• **WORK ORDER**:
From the records below, please repeat exactly the line that has "Trên đây là", the line that has "đúng trình tự, thủ", and every line between them, and nothing else.

◇ ◇ ◇ ◇

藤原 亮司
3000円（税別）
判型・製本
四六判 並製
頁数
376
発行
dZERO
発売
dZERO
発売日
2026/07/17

◇ ◇ ◇ ◇

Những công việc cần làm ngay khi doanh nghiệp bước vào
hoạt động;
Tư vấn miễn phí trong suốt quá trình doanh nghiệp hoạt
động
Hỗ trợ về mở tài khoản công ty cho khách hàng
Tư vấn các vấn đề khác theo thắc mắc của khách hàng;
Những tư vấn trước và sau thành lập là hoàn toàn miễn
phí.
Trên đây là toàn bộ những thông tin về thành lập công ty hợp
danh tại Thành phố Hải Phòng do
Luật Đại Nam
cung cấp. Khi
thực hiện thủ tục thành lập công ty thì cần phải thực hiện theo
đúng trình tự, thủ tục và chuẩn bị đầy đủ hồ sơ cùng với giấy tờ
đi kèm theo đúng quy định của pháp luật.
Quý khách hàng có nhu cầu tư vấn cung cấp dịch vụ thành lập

◇ ◇ ◇ ◇

• **RESPONSE AREA**:
Trên đây là toàn bộ những thông tin về thành lập công ty hợp
danh tại Thành phố Hải Phòng do
Luật Đại Nam
cung cấp. Khi
thực hiện thủ tục thành lập công ty thì cần phải thực hiện theo
đúng trình tự, thủ tục và chuẩn bị đầy đủ hồ sơ cùng với giấy tờ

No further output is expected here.